Request:
Your answer must consist of exactly the lines below, starting with the line with "洒不明物质 美国纽约大都会歌剧院紧急" and going on through the line with "d’assurer que le", and nothing else.

[Items from a data source]
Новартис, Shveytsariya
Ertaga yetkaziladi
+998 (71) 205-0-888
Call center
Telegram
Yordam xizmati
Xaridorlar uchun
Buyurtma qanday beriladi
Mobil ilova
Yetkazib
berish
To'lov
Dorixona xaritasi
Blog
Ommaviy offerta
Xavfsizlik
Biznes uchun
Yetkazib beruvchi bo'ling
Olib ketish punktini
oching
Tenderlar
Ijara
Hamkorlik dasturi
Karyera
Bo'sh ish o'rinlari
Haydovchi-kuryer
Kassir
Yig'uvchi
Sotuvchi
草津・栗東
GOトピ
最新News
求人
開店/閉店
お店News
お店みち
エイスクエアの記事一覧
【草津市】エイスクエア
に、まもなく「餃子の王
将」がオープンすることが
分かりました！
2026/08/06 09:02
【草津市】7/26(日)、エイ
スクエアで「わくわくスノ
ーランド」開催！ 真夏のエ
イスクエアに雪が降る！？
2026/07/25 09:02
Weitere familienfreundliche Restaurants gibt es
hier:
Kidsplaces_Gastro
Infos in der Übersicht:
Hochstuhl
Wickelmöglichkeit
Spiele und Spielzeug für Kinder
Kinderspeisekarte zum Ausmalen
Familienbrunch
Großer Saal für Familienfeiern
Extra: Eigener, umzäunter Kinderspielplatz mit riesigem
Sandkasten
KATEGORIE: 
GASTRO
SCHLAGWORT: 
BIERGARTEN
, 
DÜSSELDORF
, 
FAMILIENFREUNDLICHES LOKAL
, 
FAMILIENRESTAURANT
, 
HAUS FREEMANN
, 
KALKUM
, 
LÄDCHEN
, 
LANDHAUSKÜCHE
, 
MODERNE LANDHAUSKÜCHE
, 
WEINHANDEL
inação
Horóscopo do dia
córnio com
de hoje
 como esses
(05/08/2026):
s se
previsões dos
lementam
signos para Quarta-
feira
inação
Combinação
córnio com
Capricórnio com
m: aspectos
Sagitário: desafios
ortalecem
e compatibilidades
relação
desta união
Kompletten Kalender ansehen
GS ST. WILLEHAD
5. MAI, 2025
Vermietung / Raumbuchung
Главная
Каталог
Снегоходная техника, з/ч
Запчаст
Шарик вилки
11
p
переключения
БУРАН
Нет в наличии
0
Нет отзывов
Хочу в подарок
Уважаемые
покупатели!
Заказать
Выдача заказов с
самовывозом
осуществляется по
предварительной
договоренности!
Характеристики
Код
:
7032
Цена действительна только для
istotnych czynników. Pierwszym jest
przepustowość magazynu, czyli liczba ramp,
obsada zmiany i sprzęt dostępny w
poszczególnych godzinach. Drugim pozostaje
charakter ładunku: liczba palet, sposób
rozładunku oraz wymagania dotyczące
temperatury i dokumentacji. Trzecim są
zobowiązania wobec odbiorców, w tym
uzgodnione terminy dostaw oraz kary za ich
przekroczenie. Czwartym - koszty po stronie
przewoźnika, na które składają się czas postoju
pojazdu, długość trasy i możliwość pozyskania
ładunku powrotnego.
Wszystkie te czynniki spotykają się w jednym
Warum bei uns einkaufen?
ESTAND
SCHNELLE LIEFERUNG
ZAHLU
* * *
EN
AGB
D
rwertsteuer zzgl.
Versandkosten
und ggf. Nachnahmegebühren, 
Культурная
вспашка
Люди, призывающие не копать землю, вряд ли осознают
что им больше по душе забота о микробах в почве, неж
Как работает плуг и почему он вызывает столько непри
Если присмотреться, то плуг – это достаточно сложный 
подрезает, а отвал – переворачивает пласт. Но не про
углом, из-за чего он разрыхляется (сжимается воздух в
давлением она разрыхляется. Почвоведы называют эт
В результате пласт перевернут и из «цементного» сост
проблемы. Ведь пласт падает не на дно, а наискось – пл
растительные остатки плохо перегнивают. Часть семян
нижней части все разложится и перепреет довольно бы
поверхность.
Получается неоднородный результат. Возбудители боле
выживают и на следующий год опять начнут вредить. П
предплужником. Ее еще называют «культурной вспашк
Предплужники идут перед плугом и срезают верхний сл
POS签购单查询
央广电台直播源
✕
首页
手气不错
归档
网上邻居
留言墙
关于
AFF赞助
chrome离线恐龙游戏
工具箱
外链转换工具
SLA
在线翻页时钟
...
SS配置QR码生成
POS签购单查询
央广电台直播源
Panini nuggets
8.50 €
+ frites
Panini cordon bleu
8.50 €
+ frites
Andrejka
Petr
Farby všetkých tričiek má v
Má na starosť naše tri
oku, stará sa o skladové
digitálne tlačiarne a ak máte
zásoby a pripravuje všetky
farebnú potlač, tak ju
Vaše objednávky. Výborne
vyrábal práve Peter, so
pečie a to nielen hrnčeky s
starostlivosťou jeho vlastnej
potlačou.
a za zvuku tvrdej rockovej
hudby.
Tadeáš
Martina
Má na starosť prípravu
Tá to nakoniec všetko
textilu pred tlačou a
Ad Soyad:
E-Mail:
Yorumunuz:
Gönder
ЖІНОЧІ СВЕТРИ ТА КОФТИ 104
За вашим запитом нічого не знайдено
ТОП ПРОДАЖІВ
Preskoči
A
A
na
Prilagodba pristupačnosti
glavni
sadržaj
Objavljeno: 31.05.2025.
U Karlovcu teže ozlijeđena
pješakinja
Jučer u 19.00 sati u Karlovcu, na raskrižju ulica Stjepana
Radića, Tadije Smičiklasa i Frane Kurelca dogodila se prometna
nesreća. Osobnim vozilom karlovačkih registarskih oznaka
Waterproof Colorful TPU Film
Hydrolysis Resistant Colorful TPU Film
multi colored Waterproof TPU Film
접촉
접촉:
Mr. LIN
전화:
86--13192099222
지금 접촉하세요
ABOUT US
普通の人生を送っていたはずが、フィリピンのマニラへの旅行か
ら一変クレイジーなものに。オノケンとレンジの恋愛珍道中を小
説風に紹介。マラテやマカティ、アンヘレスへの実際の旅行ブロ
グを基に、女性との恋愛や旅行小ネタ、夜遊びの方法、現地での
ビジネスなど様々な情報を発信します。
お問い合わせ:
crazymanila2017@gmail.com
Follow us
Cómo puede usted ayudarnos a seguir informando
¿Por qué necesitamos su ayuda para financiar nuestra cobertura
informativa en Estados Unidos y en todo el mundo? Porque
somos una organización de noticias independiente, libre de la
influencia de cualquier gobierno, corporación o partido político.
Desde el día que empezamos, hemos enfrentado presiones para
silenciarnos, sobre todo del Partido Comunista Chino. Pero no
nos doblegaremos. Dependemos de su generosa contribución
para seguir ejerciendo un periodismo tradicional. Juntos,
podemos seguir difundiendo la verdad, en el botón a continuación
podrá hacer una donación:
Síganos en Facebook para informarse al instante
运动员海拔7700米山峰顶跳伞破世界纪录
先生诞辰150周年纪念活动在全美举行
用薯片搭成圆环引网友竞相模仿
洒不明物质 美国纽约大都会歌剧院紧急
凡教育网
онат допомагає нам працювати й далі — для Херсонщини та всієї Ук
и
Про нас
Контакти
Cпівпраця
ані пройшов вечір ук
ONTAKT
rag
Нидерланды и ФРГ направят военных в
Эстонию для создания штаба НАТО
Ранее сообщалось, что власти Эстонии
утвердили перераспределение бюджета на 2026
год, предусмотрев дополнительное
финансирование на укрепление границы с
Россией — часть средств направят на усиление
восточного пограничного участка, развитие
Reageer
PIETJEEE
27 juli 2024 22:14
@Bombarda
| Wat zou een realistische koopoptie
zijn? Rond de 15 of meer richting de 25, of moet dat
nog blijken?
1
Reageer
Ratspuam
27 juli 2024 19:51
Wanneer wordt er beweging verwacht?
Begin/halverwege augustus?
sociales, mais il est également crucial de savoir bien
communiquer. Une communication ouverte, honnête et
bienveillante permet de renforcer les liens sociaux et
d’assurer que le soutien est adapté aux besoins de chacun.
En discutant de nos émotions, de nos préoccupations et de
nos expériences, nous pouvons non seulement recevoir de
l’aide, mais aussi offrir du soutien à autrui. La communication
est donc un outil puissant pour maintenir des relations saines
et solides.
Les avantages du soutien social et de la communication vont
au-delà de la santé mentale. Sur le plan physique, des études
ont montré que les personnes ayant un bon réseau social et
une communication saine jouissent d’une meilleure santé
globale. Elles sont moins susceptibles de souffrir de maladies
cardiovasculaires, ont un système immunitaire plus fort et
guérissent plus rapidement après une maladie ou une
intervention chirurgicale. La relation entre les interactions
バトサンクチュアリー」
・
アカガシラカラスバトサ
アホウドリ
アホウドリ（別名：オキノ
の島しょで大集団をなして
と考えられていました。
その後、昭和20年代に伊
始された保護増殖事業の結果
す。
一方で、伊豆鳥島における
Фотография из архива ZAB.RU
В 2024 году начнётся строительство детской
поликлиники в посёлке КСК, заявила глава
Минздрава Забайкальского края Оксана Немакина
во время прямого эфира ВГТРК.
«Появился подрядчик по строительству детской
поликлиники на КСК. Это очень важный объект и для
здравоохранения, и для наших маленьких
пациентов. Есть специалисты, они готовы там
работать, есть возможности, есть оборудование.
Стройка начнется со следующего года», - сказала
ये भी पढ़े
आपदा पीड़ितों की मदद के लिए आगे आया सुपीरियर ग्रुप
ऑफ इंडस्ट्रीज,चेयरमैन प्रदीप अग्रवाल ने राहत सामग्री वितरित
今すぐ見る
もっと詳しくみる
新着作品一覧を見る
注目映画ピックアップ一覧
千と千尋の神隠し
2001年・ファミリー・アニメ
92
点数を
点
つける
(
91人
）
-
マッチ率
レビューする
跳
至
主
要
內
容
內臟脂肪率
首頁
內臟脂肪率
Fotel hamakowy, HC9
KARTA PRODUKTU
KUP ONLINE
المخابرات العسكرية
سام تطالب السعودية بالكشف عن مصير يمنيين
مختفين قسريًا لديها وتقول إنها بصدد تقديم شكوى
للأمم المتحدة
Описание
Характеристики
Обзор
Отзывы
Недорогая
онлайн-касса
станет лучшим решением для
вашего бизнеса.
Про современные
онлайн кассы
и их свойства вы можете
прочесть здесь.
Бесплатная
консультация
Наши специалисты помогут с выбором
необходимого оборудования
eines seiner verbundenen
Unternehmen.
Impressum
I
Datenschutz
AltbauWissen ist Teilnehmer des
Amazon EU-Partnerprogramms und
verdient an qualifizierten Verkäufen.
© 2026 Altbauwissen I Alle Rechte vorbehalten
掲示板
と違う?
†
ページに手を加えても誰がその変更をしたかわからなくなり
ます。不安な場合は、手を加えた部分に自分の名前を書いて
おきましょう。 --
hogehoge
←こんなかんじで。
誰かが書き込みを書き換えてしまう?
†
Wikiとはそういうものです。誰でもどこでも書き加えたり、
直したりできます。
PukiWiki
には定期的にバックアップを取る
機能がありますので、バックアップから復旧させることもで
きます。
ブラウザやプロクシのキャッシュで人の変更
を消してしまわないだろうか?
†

Output below:
洒不明物质 美国纽约大都会歌剧院紧急
凡教育网
онат допомагає нам працювати й далі — для Херсонщини та всієї Ук
и
Про нас
Контакти
Cпівпраця
ані пройшов вечір ук
ONTAKT
rag
Нидерланды и ФРГ направят военных в
Эстонию для создания штаба НАТО
Ранее сообщалось, что власти Эстонии
утвердили перераспределение бюджета на 2026
год, предусмотрев дополнительное
финансирование на укрепление границы с
Россией — часть средств направят на усиление
восточного пограничного участка, развитие
Reageer
PIETJEEE
27 juli 2024 22:14
@Bombarda
| Wat zou een realistische koopoptie
zijn? Rond de 15 of meer richting de 25, of moet dat
nog blijken?
1
Reageer
Ratspuam
27 juli 2024 19:51
Wanneer wordt er beweging verwacht?
Begin/halverwege augustus?
sociales, mais il est également crucial de savoir bien
communiquer. Une communication ouverte, honnête et
bienveillante permet de renforcer les liens sociaux et
d’assurer que le soutien est adapté aux besoins de chacun.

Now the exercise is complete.